Wiigh‑Masak finishes speaking, and the group applauds. If they think of her as the enemy, they do a good job of concealing it. On the way out, a photographer asks us to pose with Helsing and a couple of the other executives for the company Web page. We stand with one foot and shoulder forward, arranged in facing columns, like doo‑wop backup singers in unusually drab costumes. While I avail myself of a Fonus lint brush, I hear Helsing say that the company plans to add a link to Promessa on its Web site. A wary friendship has been forged.

On the road between Jönköping and Wiigh‑Masak’s home on Lyrön is a graveyard on a hill. If you drive all the way through to the back of this graveyard, you come to a small field where the church will one day dig more graves. Halfway up the unmown terrain, a small rhododendron bush stands among the weeds. This is the Promessa test grave. Last December, Wiigh‑Masak concocted the approximate equivalent of a 150‑pound human cadaver, using freeze‑dried cow blood and freeze‑dried, pulverized bones and meat. She placed the powder in a corn‑starch box, and the box in a shallow (thirty‑five centimeters down, so the compost could still get oxygen) grave. In June, she will return to dig it up and make sure the container has disintegrated and the contents have begun their metaphysical journey.

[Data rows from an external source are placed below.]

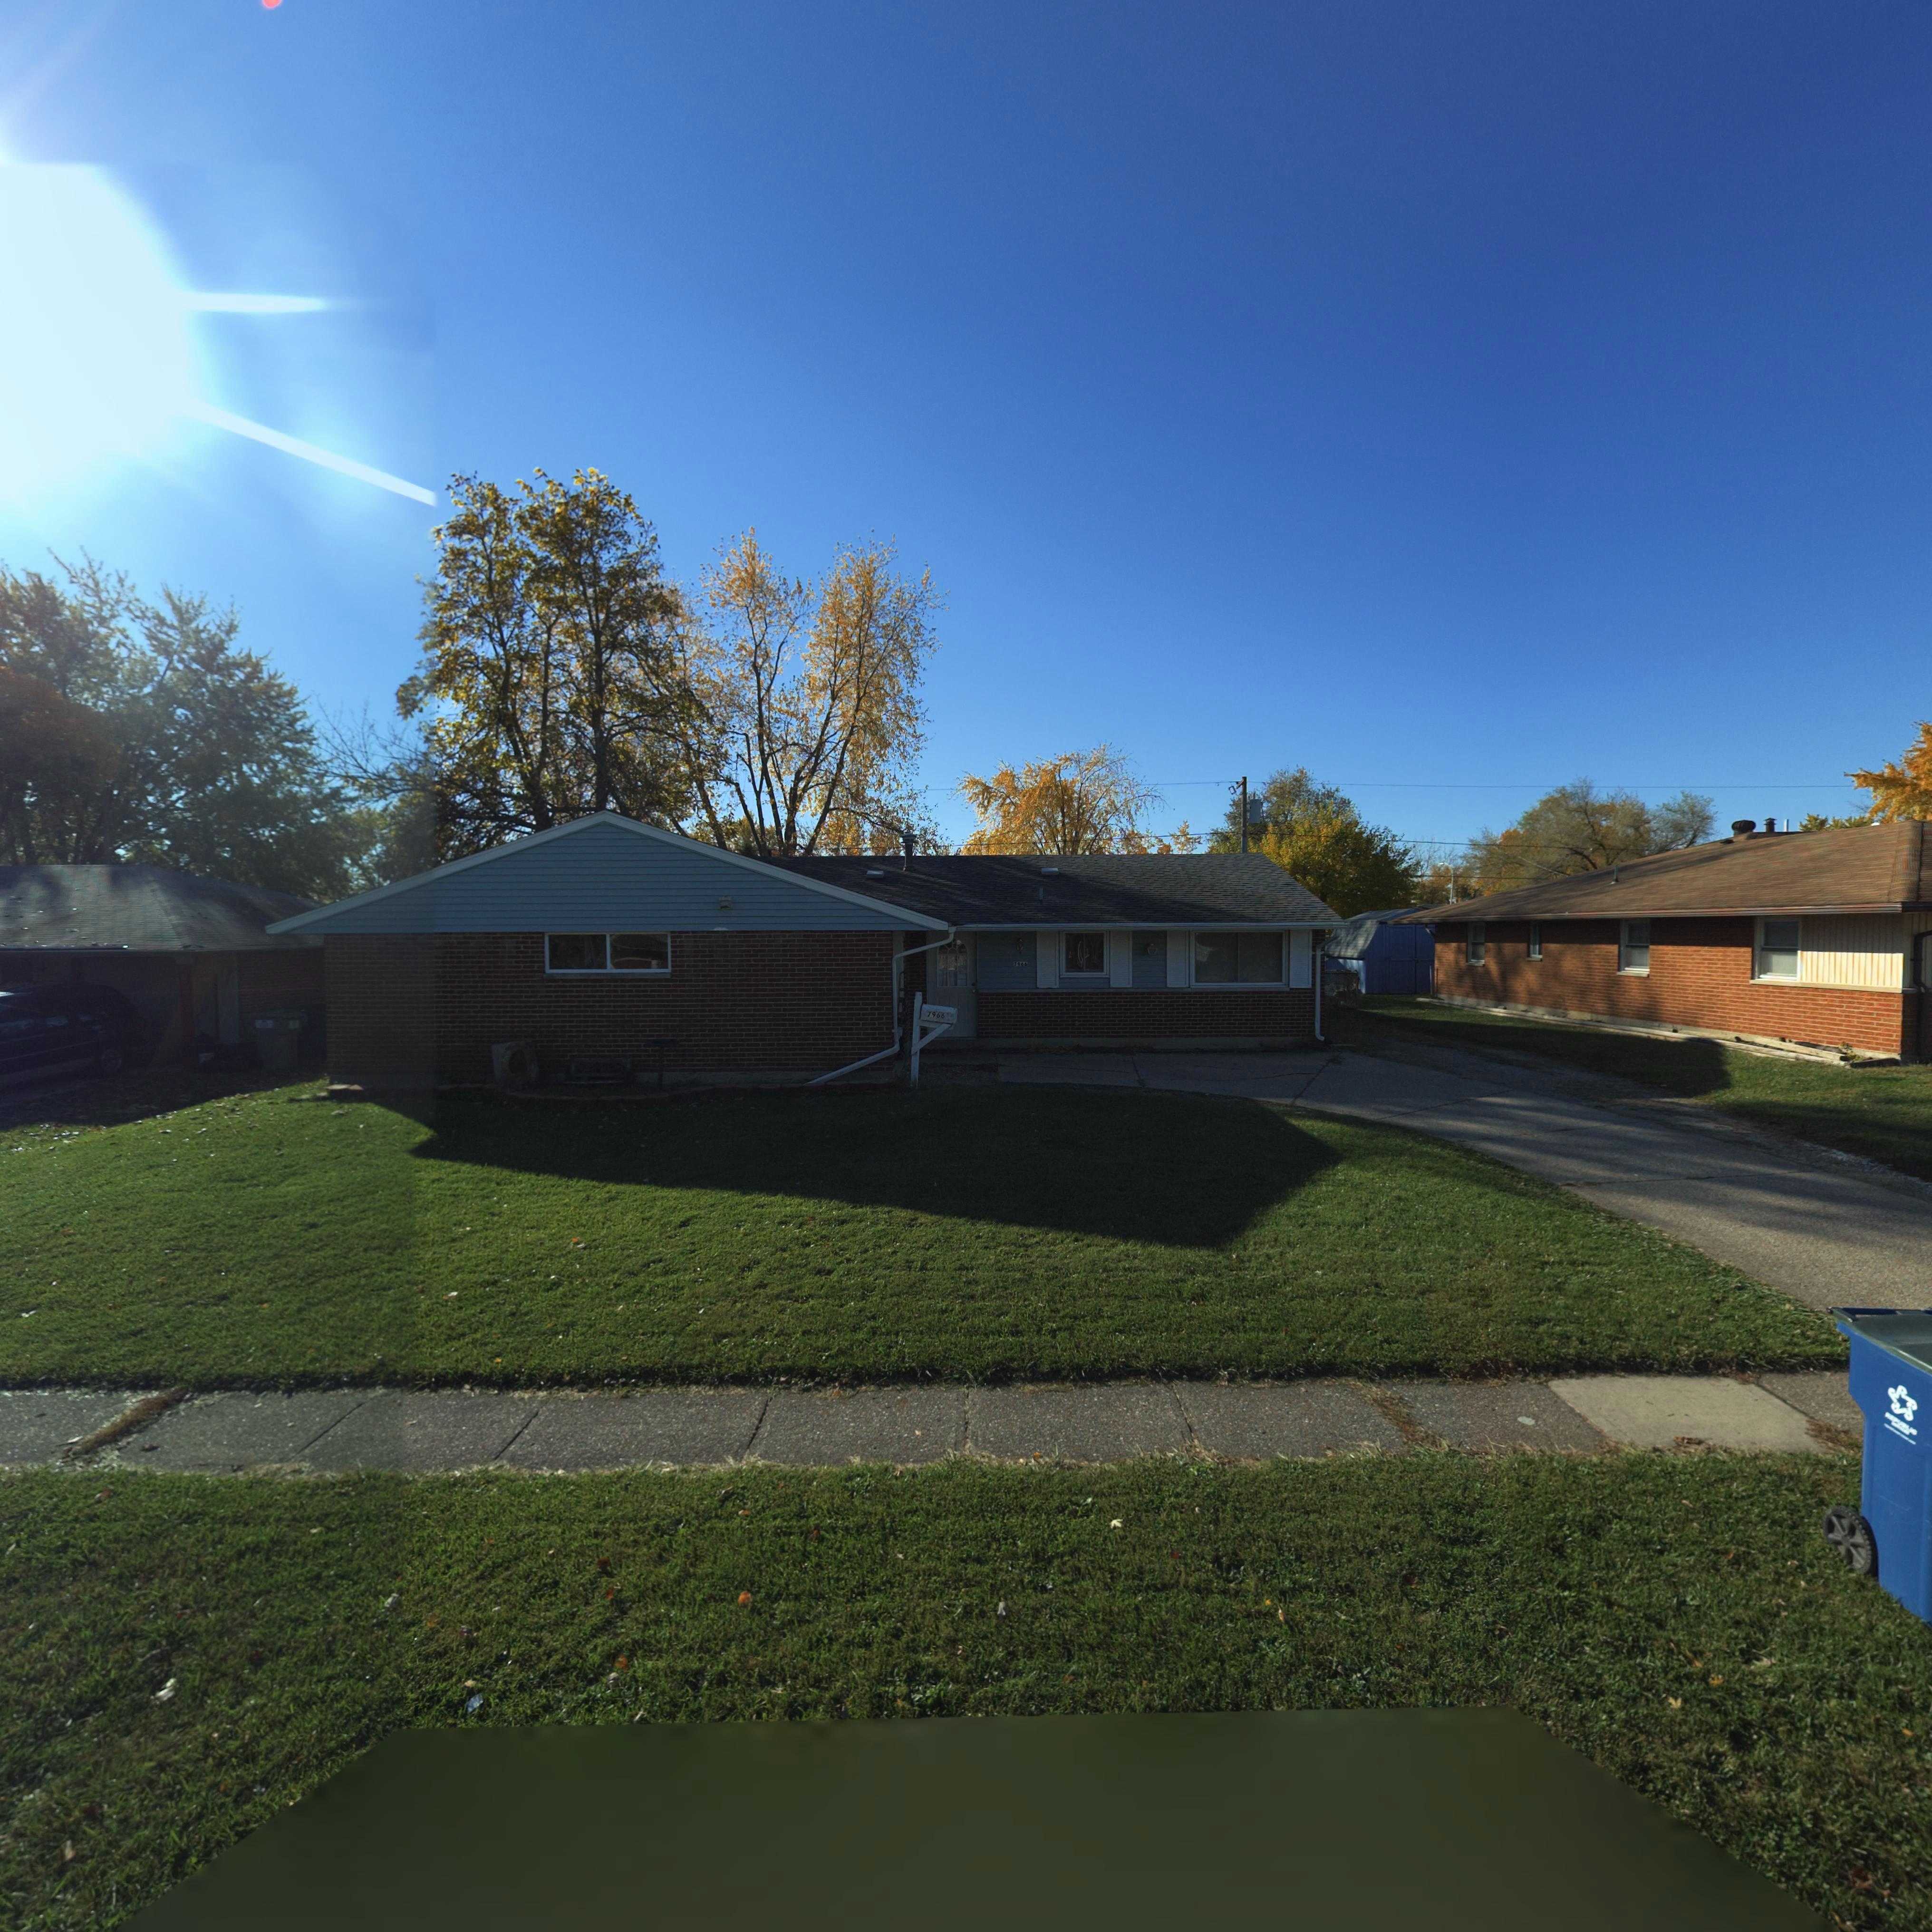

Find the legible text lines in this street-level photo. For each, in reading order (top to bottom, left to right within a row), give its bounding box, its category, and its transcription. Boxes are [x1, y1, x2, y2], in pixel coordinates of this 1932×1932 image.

[1014, 961, 1028, 967] StreetNumber: 7966
[926, 1010, 946, 1020] StreetNumber: 7966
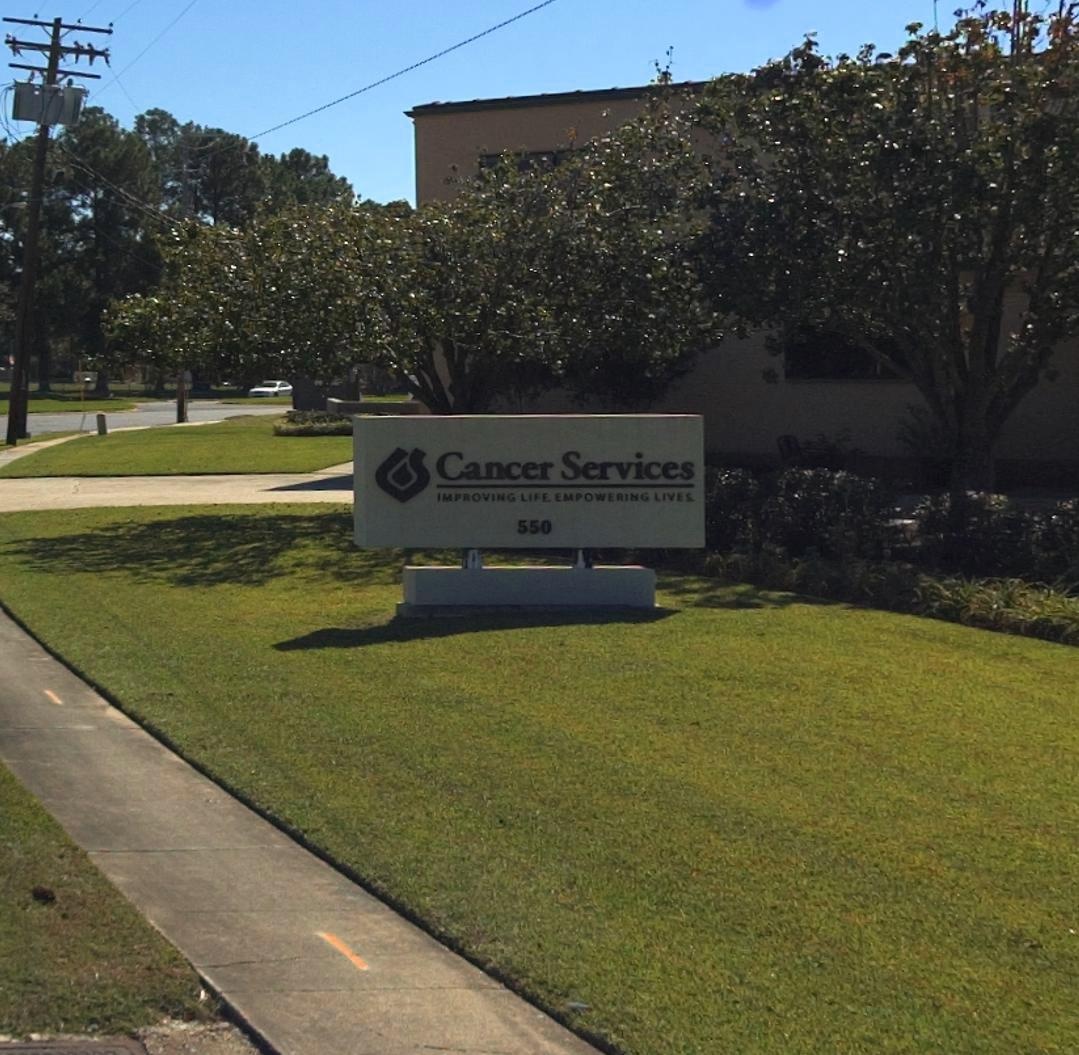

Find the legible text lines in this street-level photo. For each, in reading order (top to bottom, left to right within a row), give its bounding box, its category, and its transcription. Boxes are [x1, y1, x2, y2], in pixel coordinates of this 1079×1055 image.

[431, 446, 700, 486] BusinessName: Cancer Services
[433, 489, 698, 505] None: IMPROVING LIFE EMPOWERING LIVES
[515, 517, 554, 536] StreetNumber: 550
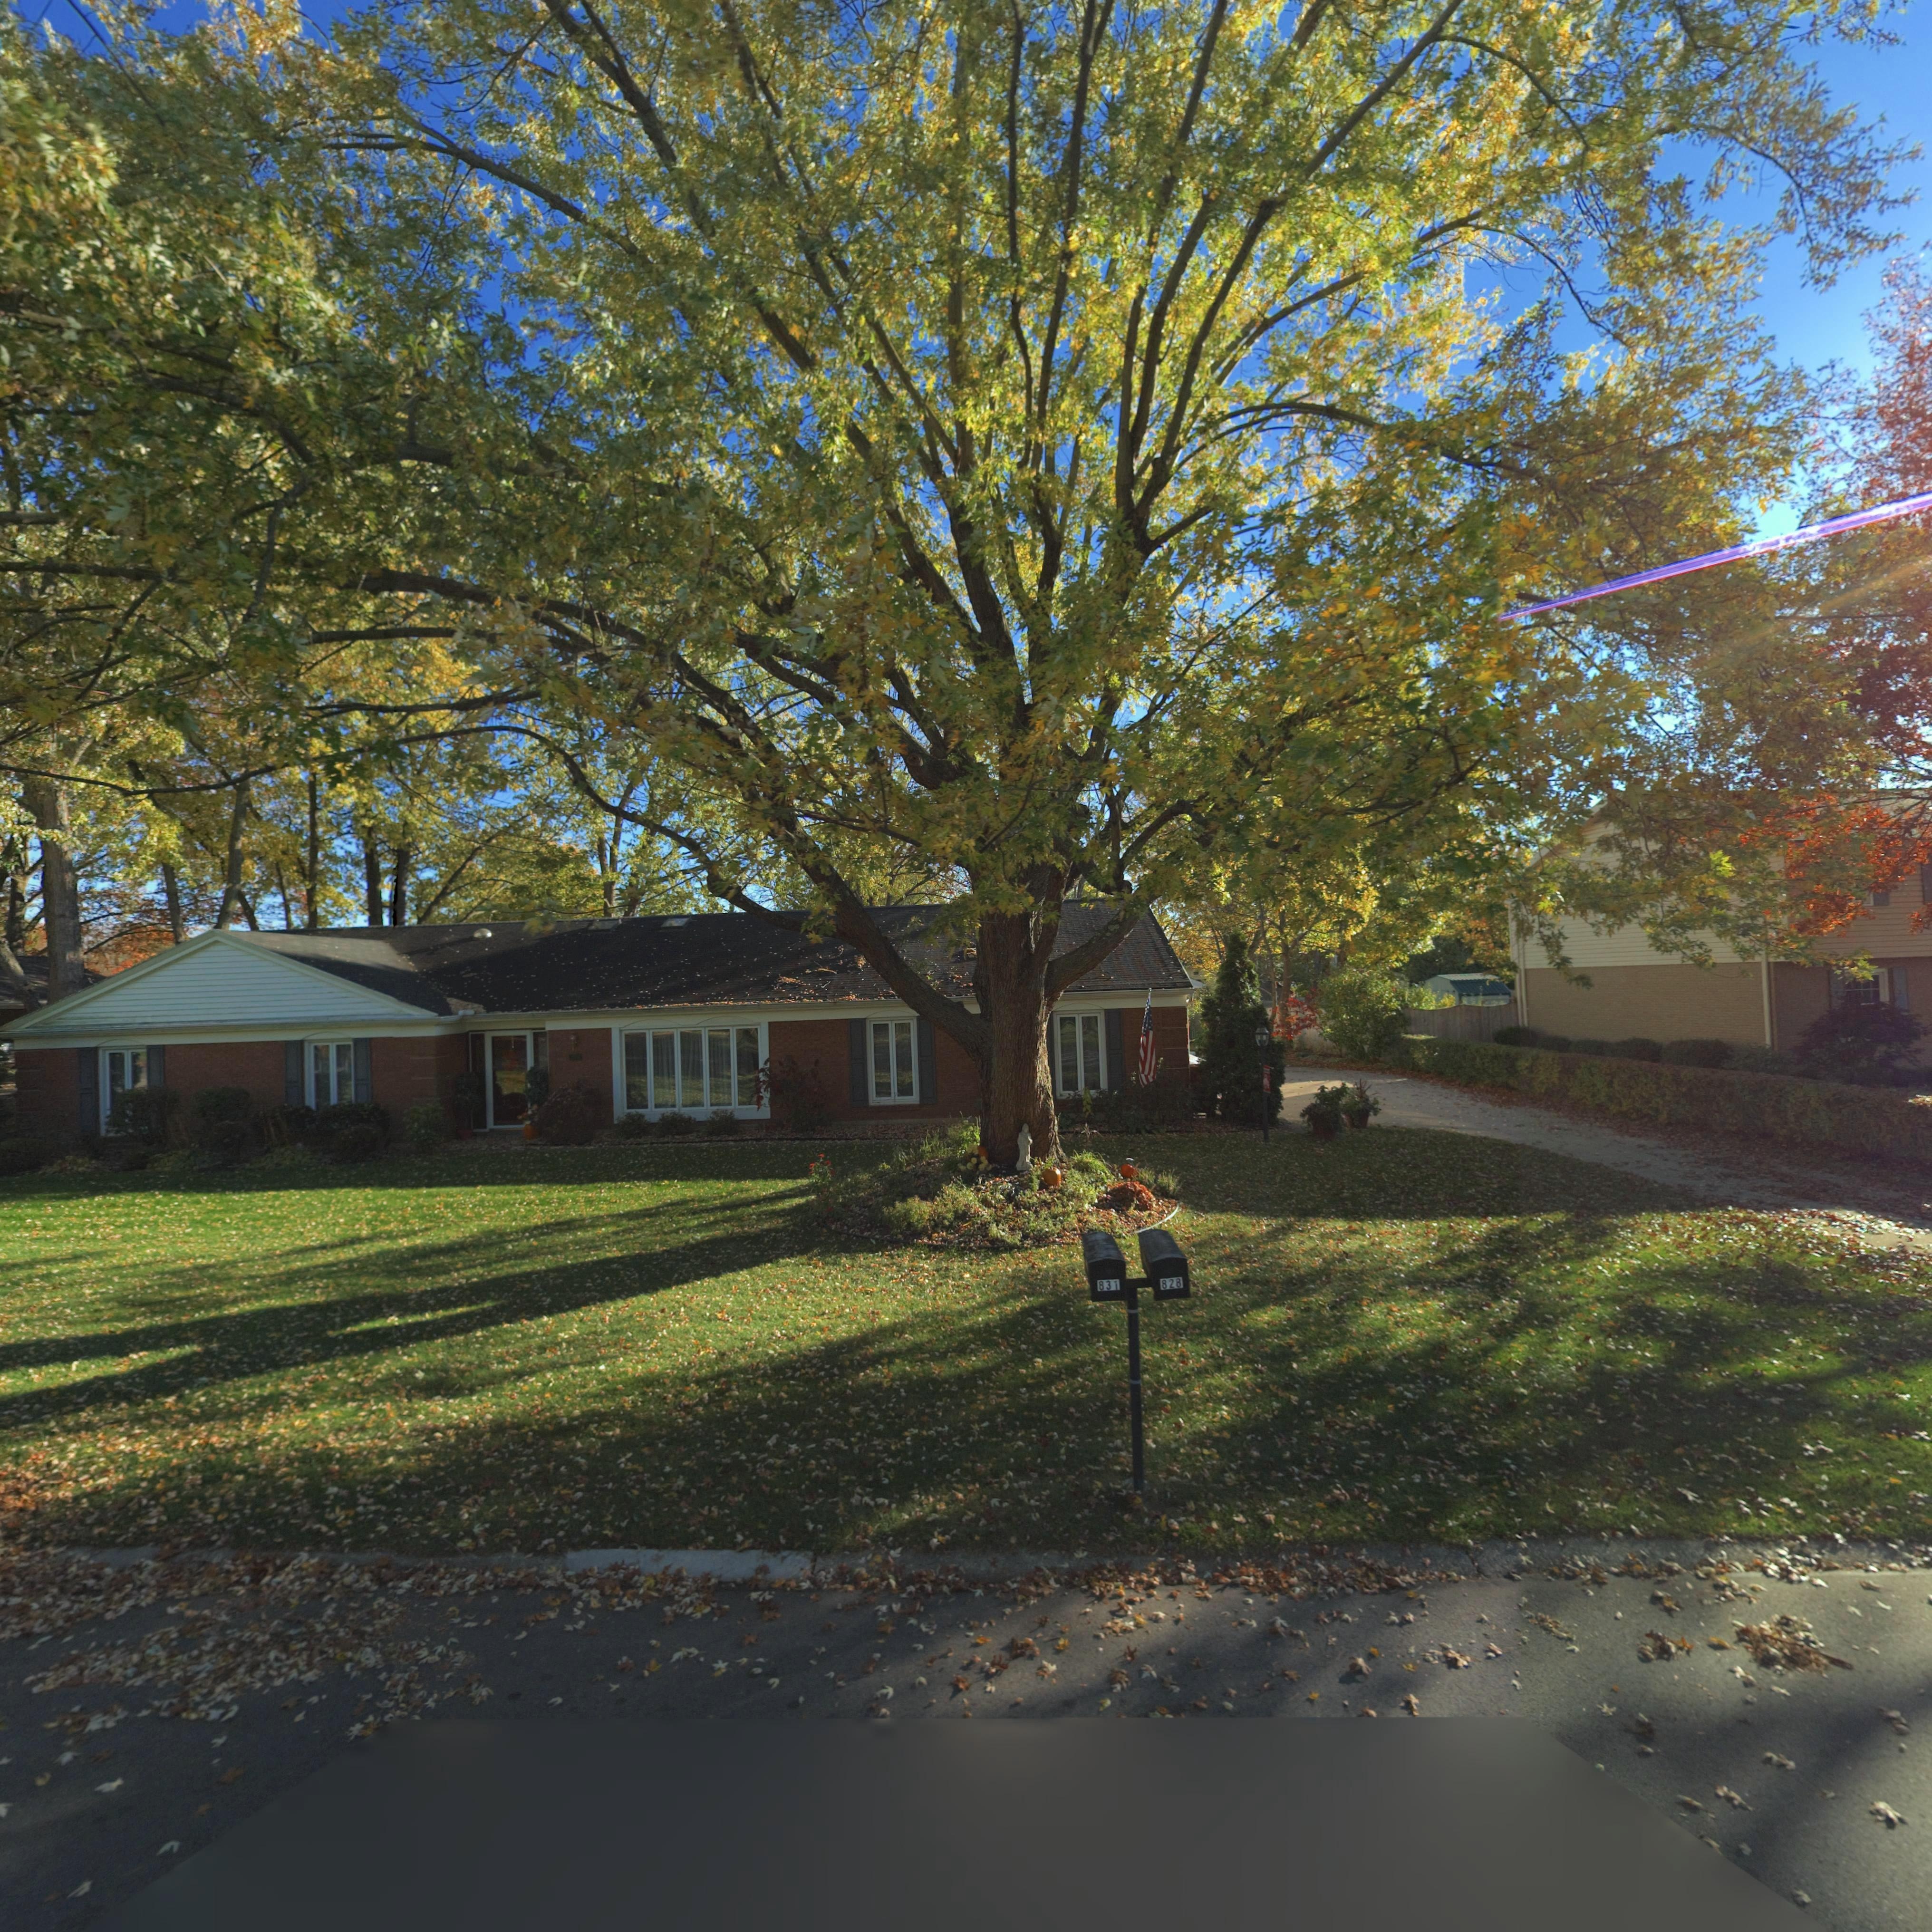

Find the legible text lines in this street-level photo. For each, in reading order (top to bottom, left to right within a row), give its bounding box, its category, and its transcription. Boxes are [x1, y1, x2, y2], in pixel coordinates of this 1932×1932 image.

Wiigh‑Masak and I stand in silence beside the grave of the unknown livestock, as though paying our respects. It’s dark now and hard to see the plant, though it appears to be doing well. I tell Wiigh‑Masak that I think it’s great, this quest for an ecologically sound, meaningful memorial. I tell her I’m rooting for her, then quickly rephrase the sentiment, omitting gardening‑related verbs.

And I am. I hope Wiigh‑Masak succeeds, and I hope WR2 succeeds. I’m all for choices, in death as in life. Wiigh‑Masak is encouraged by my support, as she has been by the support of the Church of Sweden and her corporate backers and the people who have responded positively in the polls. “It was and is,” she confides as the wind shimmies the leaves on the cow’s memorial shrub, “very important to feel I’m not crazy.”